The minimum wage in Virginia has stayed stagnant at $7.25 for over decade, despite a steady increase in the cost of living. Finally, Virginia lawmakers have a plan in place to raise the state’s minimum wage for over thousands of people.

The General Assembly this weekend passed a bill to raise the minimum wage $7.25 an hour to $9.50 per hour, starting in January. This excludes farm workers, work study students and students under the age 18 who work less than 20 hours a week.

One year later, it’s scheduled to increase again to $10.50 an hour, and increases to $11.25 in 2023. Eventually, the minimum wage would cap at $15 an hour by 2026.

For 30-year-old Richmond resident Jonathan Jenkins, this is long overdue. Jonathan remembers his first minimum wage job, working at a Wendy’s for seven dollars years ago.
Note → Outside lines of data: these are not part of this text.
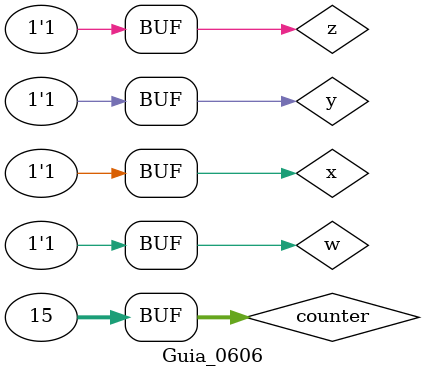
<source format=v>

module OPERATION(output s, input w, input x, input y, input z);
	assign s = x & (~w + ~x + ~z);
endmodule

module Guia_0606;
	
	integer counter;
	reg w,x,y,z;
	wire s;
	OPERATION op(s,w,x,y,z);

	initial begin:main;
		w=0; x=0; y=0; z=0; counter = 0;
		$display("Tabela verdade exercicio 6:");
		$display("m | w x y z | s");
		$monitor("%1d | %b %b %b %b | %b", counter, w,x,y,z,s);
#1 z=1; counter++;
#1 z=0; y=1; counter++;
#1 z=1; y=1; counter++;
#1 z=0; y=0; x=1; counter++;
#1 z=1; y=0; x=1; counter++;
#1 z=0; y=1; x=1; counter++;
#1 z=1; y=1; x=1; counter++;
#1 z=0; y=0; x=0; w=1; counter++;
#1 z=1; y=0; x=0; counter++;
#1 z=0; y=1; x=0; counter++;
#1 z=1; y=1; x=0; counter++;
#1 z=0; y=0; x=1; counter++;
#1 z=1; y=0; counter++;
#1 z=0; y=1; counter++;
#1 z=1; counter++;
	end
endmodule

</source>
“This should’ve happened long ago,” said Jenkins. “The cost of living is high and people need to pay their bills.”

Before the $15 cap is established, the bill calls for a study of regional minimum wage. After the effects of that study are analyzed, lawmakers would vote on whether or not to raise the minimum wage to $13.50 and eventually $15.

“It’s going to examine the impact on employers and workers,” Del. Jeion Ward (D-Hampton), who introduced the bill, told the Virginia Mercury. “The General Assembly will then have the opportunity to come back and vote on the legislation that completes the path to $15 an hour by January 2026.”

If lawmakers do not come to a decision, then the rate would steadily increase with inflation across the fiscal year.

“People would be able to live a little better until we get that study done,” said Ward.

Most Republicans opposed the increase, arguing that a $15 minimum wage would hurt employers. Democrats said the current deal is the best compromise for everyone.